А она любила. Любила его верно и преданно. Ради своей единственной бабьей любви босая отправлялась за десятки верст, таща на себе мешки, бочонки, торбы. Да, да, из своих грошовых заработков месяцами откладывала мелочишку, а справила все-таки ему дорогой городской костюм. Коверкотовый. Сама Мария надевала туфли только по праздникам, ему же купила хромовые сапоги. Пусть только он будет сыт и красиво одет-больше ей ничего не надо. Да, в любви Марии он не сомневался ни минуты. Но Пержу чувствовал — нет иного выхода, надо все бросить, бежать…
Тут подоспело освобождение Бессарабии в сороковом. Пержу получил наконец работу. Его приняли в новые мастерские «Освобожденная Бессарабия». «Получил работу» — это не те слова, которыми можно было бы выразить его состояние. Дел теперь у него было по горло. Новая власть приступила к капитальному ремонту водопроводной и канализационной сети. Техников не хватало, они были нарасхват.
Мастерские буквально осаждали, и Пержу жадно бросался то в одну часть города, то в другую. Он трудился без устали. Его повсюду искали, приглашали, просили. И вот настал день, когда он держал в руках первую зарплату. Первую! И в советских рублях!
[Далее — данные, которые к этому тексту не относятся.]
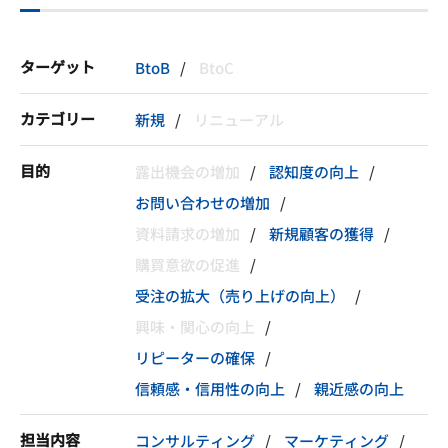
ターゲット
BtoB
BtoC
カテゴリー
新規
リニューアル
目的
露出機会の増加
認知度の向上
お問い合わせの増加
資料請求の増加
新規顧客の獲得
購買意欲の促進
受注の拡大（売り上げの向上）
興味・関心の向上
リピーターの確保
信頼感・信用性の向上
親近感の向上
担当内容
コンサルティング
マーケティング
Вчерашние хозяйчики и богачи ошалело носились с сотнями тысяч лей, не зная, куда их девать — то ли спрятать, то ли выбросить к чертям. А он, Костаке Пержу, получил уже вторую зарплату. В тех же советских рублях…
Он жил взахлёб, не замечая времени. Ушел в работу с головой, почти забыл о существовании Марии. Сперва слободка оглашалась по вечерам ее жалобами и упреками: где это он пропадает до ночи, домой не приходит вовремя? Она даже напомнила ему однажды с глазу на глаз, кем он был, когда она его подобрала на улице… Потом она отчаялась, и с тех пор Пержу не слыхал ее голоса. Да и он помалкивал. Понимал, конечно, что так нехорошо, все ждал, чтобы выпал денек посвободнее, — тогда во всем разберется, объяснит и покончит с этим тягостным сожительством. Но все откладывал, все было некогда — с зарей спешил на работу, а вечерами уходил на собрания.
Никогда не было столько собраний, как тогда. Даже выходные дни не обходились без них.
И вот Пержу пригласили на комитет и предложили написать заявление и автобиографию. На первом же собрании рабочих будет рассматриваться вопрос о его приеме в члены профсоюза!
При мысли о предстоящем собрании Костаке в пот бросало. Он загодя отпросился с работы, чтоб подготовиться, продумать, что и как. Дома он согрел воды, выкупался в лоханке и улегся на лавочке, стараясь унять свое волнение.
Мария привидением бродила по дому. Он слышал, как у нее валилось что-то из рук, разбивалось со звоном, слышал, как она в сердцах хлопнула дверью и ушла.
Пержу уже не раз участвовал в собраниях. Он знал, что каждый имеет право расспрашивать его подробно, а он, Костаке, должен отвечать на вопросы. Знал, что в члены профсоюза, как объяснил ему Петрика Рошкулец, пытались пробраться и бывшие эксплуататоры, штрейкбрехеры и другие подонки. Да. И другие подонки…
В комитете профсоюза был и он, Петрика Лупоглазый, как прозвали его прежде, когда его имя находилось в «черном списке» и его никуда не принимали на работу. Известный всем Петрика Рошкулец, который и тогда и сейчас знал и знает многое. Что ему делать, если Лупоглазый спросит его о прошлом — почему, например, он, Костаке, не попал в «черный список»? А что, если спросит его о жизни с Марией? Ох эти бочонки и мешки от тестя…
Пержу не то чтоб боялся. Любому он мог объяснить, как все получилось. Мог сделать это за стаканом вина или даже так, без вина… Каждому в отдельности, — пусть судит, как хочет. Но перед лицом всего собрания? Нет! Он не ответит ни на один такой вопрос. Пусть посмотрят ему в глаза и принимают, если хотят.
Пержу вскочил с лежанки, быстро оделся, хотел обуться, но нигде не нашел сапог. Перерыл весь дом — как сквозь землю провалились. Что делать? Попрыгал босиком по дому и испугался не на шутку. Куда же могли деваться его сапоги, именно сегодня, перед таким собранием? Наконец он вытащил из-под лавки топор, кинулся к сундуку Марии, взломал его и там нашел сапоги. Он выругался, с размаху вогнал топор в пол, обулся, глотнул вина из бутылки и выбежал из дома.
По дороге Пержу ощупывал свои горящие щеки, волновался и десятки раз повторял про себя все вопросы, которые мог поставить ему Петрика Рошкулец.